* **Task item**: A single figure is required: the number of lines below that contain "Vara".

Start of Extracted records

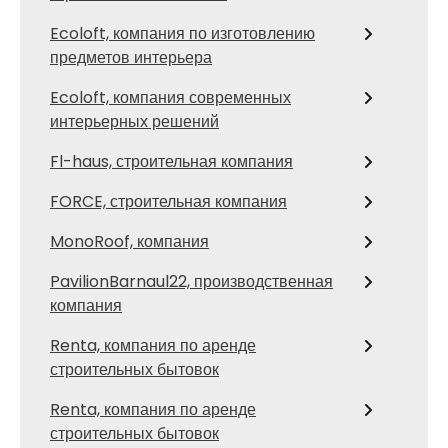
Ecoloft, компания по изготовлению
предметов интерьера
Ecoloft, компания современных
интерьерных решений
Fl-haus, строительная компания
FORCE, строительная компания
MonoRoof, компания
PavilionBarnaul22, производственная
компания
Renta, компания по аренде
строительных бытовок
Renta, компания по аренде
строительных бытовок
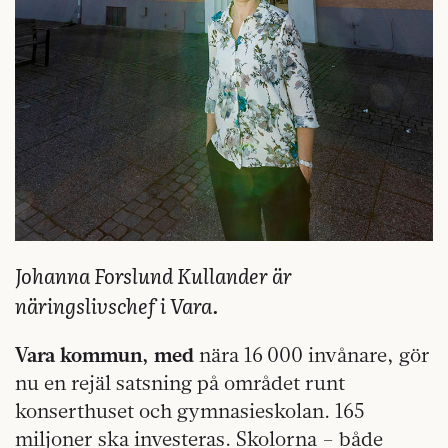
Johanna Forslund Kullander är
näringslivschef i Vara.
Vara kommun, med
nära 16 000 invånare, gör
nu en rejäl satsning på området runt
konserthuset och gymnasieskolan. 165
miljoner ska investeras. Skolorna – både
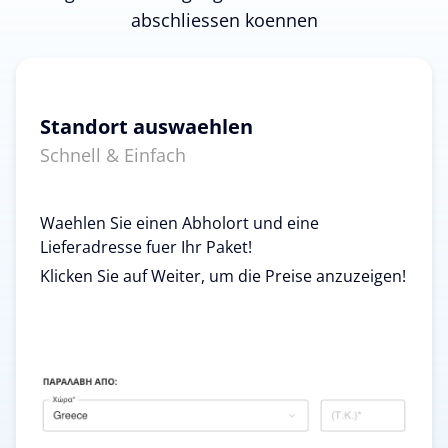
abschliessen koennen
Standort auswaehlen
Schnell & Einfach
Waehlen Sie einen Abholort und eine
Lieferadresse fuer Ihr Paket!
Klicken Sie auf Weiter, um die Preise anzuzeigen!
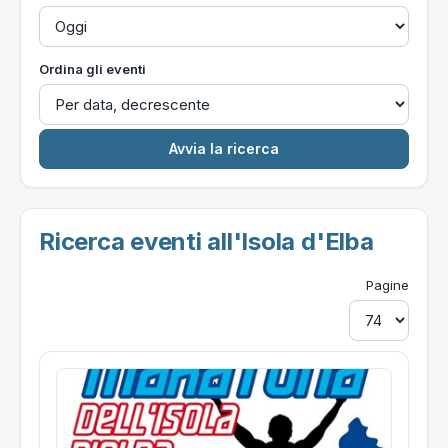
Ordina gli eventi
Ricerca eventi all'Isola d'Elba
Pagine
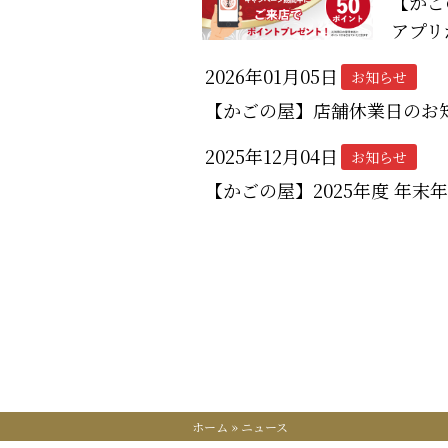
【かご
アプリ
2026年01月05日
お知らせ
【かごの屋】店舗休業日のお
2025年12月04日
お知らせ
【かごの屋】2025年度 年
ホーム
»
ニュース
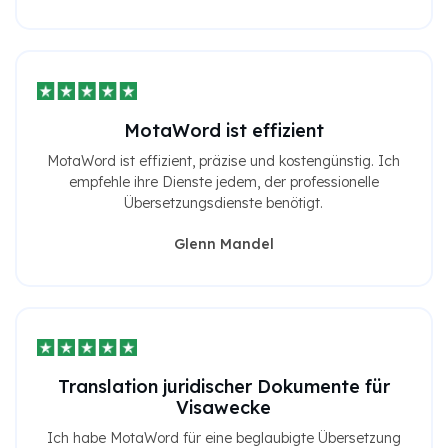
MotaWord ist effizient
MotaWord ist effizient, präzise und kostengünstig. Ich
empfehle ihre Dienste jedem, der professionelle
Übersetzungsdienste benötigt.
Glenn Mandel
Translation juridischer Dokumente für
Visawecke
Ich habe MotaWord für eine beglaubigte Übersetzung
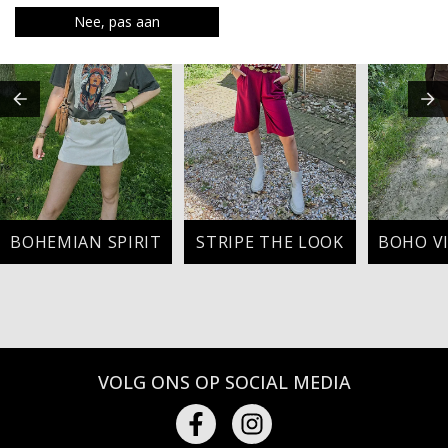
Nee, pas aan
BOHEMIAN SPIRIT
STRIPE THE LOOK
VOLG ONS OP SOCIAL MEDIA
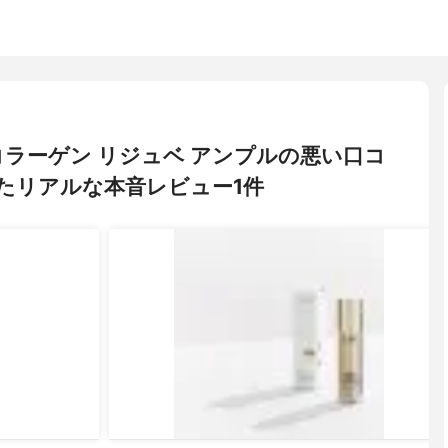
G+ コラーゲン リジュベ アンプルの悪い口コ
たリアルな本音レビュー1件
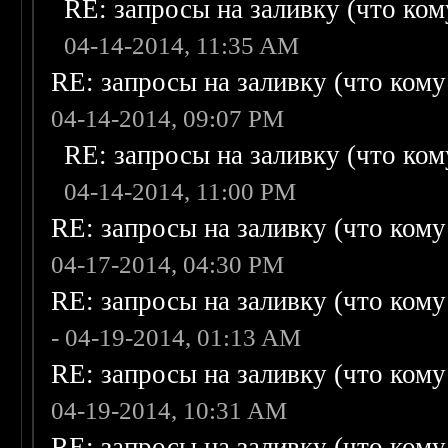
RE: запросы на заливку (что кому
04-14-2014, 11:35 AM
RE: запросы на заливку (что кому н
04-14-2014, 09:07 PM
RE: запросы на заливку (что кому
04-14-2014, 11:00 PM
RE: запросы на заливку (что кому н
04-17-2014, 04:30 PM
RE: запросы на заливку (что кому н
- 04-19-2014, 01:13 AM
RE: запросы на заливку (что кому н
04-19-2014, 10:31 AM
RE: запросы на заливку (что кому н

End of Extracted records

* **Expected answer**: 2